Print every line from the one containing "hair — dark facial" through the one containing "[376, 148, 459, 281]", copying each without any change.
--- Given data Enclosed Below ---
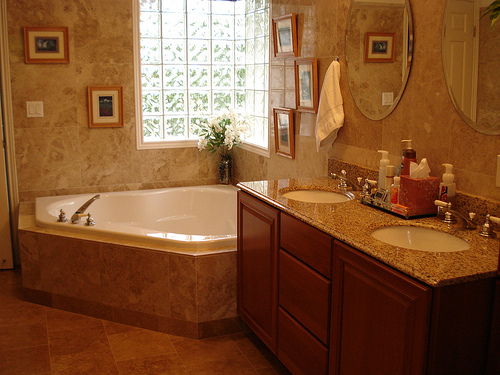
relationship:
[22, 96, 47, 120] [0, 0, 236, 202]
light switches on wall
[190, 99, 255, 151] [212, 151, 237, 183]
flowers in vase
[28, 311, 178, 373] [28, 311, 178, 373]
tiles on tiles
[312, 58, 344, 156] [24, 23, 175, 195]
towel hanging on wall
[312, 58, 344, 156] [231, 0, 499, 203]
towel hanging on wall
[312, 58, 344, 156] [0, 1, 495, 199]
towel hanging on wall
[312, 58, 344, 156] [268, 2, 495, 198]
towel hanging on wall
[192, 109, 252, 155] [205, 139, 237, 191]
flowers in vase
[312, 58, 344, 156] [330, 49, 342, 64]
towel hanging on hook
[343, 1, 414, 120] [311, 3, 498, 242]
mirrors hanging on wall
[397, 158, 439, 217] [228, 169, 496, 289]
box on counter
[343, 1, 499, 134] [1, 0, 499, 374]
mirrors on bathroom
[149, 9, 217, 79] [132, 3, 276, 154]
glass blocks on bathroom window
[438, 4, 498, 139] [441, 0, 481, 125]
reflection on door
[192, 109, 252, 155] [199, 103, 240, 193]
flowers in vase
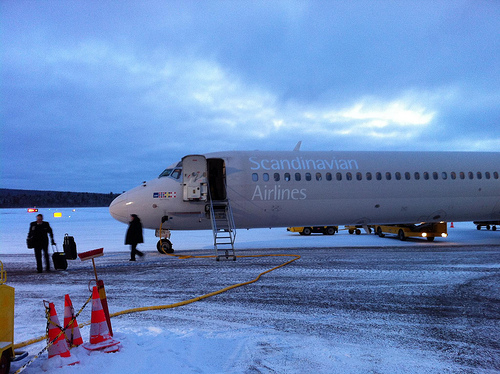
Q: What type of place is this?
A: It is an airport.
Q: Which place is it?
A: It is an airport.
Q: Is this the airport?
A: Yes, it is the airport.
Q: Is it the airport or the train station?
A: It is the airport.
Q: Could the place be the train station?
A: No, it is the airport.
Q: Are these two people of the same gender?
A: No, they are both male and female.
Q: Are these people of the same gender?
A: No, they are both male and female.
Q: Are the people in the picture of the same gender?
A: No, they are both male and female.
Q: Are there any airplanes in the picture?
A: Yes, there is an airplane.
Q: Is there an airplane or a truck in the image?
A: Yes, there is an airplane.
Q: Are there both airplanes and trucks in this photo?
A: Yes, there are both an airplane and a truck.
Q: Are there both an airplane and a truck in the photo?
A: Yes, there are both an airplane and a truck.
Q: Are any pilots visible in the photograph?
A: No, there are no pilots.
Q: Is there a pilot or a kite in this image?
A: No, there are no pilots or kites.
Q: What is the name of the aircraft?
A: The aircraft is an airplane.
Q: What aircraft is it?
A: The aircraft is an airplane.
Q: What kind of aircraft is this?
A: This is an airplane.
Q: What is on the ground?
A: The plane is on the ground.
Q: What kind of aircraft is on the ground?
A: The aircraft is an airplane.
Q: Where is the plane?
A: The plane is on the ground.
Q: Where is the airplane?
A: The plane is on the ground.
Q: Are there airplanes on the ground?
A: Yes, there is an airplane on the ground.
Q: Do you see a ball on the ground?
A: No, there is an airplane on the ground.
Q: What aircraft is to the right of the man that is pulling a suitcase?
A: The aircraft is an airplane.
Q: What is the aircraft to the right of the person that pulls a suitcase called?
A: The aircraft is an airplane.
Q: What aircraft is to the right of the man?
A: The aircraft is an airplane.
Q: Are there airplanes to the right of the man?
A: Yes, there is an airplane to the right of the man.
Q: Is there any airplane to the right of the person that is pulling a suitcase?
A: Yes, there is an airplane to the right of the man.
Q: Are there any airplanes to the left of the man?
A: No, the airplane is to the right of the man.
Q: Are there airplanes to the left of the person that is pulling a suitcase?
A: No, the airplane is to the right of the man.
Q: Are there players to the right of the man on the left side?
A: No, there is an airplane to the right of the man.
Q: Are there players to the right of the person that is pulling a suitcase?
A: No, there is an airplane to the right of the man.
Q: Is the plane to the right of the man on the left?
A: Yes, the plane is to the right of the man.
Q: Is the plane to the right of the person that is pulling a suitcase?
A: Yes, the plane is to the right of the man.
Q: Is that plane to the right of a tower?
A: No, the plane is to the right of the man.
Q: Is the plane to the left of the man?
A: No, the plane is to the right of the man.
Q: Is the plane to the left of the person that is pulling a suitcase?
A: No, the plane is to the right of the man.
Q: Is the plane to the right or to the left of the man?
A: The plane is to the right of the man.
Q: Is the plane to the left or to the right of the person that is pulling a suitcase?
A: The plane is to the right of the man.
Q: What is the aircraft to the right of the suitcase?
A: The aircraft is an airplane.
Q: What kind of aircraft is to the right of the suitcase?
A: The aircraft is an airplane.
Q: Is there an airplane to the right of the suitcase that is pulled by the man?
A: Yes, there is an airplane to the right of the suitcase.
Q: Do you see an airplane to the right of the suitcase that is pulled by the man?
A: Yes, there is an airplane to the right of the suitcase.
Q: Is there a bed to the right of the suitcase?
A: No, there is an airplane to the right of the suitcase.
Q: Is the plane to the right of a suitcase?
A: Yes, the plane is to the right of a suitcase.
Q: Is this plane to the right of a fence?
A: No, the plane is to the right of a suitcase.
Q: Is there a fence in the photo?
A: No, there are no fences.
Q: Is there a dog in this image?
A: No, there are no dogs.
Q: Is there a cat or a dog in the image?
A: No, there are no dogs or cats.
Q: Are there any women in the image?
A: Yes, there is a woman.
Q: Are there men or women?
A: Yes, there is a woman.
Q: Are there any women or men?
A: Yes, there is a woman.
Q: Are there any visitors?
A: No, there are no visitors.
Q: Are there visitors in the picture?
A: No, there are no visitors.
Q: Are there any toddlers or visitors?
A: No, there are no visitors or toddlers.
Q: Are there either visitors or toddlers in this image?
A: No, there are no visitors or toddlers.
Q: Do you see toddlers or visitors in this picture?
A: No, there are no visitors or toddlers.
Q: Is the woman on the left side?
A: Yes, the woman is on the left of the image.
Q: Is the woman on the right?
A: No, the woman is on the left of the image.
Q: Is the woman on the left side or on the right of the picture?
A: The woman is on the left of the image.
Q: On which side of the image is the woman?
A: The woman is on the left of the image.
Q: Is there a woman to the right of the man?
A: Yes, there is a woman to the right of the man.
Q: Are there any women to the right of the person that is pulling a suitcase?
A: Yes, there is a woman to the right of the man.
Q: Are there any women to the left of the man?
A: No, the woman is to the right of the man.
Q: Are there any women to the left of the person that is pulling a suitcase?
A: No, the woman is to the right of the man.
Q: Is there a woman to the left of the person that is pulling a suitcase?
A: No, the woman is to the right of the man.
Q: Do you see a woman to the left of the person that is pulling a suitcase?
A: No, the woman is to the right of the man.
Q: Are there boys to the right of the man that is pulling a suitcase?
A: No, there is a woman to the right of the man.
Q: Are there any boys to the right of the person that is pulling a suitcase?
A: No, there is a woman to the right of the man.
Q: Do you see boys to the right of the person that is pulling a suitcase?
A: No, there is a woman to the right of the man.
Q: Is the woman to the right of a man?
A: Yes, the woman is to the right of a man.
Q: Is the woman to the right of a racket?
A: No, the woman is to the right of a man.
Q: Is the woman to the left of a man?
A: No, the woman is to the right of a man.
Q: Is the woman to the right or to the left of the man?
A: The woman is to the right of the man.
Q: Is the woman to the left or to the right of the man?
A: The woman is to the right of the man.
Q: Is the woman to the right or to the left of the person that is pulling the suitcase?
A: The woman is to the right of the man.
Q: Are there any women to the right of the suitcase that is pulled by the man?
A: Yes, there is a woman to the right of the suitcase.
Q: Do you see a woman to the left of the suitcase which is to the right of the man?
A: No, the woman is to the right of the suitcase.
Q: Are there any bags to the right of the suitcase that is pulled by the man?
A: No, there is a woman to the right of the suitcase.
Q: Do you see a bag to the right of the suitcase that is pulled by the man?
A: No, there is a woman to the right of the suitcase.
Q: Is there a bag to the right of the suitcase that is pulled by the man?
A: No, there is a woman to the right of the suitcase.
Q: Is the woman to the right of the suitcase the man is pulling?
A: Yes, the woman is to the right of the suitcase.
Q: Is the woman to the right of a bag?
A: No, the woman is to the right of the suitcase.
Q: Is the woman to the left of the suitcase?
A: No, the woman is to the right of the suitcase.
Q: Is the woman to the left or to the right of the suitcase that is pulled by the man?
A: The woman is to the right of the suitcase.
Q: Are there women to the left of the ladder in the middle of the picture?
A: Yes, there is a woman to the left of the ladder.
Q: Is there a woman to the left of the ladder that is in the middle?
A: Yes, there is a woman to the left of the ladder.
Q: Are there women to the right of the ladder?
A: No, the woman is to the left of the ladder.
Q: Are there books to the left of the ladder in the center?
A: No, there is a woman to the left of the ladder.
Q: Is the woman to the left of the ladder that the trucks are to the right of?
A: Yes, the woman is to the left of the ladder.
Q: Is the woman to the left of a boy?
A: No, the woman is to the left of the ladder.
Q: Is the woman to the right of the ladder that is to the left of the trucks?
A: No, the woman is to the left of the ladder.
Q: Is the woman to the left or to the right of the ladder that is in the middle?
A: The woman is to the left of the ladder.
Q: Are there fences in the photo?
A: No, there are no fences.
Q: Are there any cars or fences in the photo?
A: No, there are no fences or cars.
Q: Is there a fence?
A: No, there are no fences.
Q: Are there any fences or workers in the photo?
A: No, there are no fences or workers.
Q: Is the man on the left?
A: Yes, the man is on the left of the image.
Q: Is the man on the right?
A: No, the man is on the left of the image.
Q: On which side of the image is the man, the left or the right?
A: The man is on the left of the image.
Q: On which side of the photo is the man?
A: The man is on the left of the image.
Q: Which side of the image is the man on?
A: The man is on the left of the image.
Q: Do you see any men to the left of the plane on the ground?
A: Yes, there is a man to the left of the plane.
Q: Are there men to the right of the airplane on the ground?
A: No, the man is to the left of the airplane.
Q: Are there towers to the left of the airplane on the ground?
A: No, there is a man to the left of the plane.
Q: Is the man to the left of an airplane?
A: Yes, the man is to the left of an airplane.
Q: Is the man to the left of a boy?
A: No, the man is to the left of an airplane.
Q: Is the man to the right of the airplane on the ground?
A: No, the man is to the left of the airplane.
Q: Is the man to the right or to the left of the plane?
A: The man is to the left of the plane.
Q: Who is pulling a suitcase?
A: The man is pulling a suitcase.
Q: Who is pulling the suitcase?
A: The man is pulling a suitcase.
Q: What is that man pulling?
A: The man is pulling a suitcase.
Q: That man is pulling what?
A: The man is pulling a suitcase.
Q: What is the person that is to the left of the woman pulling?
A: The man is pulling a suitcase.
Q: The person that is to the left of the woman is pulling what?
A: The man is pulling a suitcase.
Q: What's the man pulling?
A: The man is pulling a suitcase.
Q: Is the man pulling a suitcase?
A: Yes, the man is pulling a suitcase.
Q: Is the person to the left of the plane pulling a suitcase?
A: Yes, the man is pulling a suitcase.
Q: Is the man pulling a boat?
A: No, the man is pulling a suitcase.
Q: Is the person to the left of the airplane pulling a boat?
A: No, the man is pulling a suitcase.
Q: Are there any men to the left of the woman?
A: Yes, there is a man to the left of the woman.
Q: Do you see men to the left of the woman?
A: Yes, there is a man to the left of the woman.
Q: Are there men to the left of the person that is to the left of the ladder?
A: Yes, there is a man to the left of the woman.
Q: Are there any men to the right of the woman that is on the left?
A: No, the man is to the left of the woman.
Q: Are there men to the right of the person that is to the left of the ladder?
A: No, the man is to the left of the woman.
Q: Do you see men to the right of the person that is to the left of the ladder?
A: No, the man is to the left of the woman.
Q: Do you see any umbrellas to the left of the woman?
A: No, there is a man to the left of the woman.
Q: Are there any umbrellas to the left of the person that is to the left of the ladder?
--- End of Enclosed Given data ---
--- Given data Enclosed Below ---
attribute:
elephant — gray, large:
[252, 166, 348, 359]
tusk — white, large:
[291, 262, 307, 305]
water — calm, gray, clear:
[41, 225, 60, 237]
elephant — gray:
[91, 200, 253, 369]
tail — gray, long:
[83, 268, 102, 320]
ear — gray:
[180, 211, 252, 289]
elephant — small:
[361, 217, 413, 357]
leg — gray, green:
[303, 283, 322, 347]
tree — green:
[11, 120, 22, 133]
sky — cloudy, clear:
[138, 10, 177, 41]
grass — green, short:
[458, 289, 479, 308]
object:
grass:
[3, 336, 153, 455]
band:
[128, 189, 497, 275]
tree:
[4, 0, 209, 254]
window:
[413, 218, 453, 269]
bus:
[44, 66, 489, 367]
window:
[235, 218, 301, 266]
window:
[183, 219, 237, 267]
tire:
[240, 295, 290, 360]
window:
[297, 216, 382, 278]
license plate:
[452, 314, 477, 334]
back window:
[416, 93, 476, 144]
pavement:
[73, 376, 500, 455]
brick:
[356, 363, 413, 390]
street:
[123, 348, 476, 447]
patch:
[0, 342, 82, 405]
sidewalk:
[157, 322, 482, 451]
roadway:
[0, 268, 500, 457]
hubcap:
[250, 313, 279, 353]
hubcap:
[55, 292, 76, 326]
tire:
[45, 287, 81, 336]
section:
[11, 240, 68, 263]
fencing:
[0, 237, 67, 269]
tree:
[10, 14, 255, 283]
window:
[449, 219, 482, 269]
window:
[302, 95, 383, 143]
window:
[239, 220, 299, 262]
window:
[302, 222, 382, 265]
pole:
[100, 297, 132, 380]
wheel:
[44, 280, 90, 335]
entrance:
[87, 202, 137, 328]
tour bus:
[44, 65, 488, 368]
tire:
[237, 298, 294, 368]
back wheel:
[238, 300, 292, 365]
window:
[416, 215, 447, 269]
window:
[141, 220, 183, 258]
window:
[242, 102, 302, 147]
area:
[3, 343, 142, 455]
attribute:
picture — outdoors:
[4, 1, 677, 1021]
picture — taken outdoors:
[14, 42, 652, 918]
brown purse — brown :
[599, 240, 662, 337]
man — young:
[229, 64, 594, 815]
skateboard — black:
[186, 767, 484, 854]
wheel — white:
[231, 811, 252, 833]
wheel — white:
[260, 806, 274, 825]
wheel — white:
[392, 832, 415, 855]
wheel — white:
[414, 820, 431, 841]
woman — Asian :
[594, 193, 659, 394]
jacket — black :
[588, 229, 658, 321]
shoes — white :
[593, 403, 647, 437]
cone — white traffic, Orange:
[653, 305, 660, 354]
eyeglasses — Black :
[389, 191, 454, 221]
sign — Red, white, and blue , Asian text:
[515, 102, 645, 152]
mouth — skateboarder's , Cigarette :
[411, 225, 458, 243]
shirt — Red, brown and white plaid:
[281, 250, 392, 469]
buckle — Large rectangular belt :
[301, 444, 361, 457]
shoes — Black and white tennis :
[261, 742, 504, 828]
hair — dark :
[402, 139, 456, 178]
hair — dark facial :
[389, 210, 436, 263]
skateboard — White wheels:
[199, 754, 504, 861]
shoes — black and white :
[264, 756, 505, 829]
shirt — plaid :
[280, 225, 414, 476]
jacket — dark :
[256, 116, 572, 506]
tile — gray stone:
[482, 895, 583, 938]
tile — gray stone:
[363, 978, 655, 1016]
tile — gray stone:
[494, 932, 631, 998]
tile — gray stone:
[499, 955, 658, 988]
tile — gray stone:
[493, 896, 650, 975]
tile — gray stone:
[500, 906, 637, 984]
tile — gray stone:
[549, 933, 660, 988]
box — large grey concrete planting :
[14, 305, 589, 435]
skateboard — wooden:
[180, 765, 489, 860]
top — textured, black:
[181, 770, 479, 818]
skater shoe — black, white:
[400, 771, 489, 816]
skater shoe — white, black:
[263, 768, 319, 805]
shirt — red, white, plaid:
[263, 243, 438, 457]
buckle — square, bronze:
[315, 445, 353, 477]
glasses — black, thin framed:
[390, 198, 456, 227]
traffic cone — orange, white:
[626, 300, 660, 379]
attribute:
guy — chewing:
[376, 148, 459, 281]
--- End of Enclosed Given data ---
Answer box:
hair — dark facial :
[389, 210, 436, 263]
skateboard — White wheels:
[199, 754, 504, 861]
shoes — black and white :
[264, 756, 505, 829]
shirt — plaid :
[280, 225, 414, 476]
jacket — dark :
[256, 116, 572, 506]
tile — gray stone:
[482, 895, 583, 938]
tile — gray stone:
[363, 978, 655, 1016]
tile — gray stone:
[494, 932, 631, 998]
tile — gray stone:
[499, 955, 658, 988]
tile — gray stone:
[493, 896, 650, 975]
tile — gray stone:
[500, 906, 637, 984]
tile — gray stone:
[549, 933, 660, 988]
box — large grey concrete planting :
[14, 305, 589, 435]
skateboard — wooden:
[180, 765, 489, 860]
top — textured, black:
[181, 770, 479, 818]
skater shoe — black, white:
[400, 771, 489, 816]
skater shoe — white, black:
[263, 768, 319, 805]
shirt — red, white, plaid:
[263, 243, 438, 457]
buckle — square, bronze:
[315, 445, 353, 477]
glasses — black, thin framed:
[390, 198, 456, 227]
traffic cone — orange, white:
[626, 300, 660, 379]
attribute:
guy — chewing:
[376, 148, 459, 281]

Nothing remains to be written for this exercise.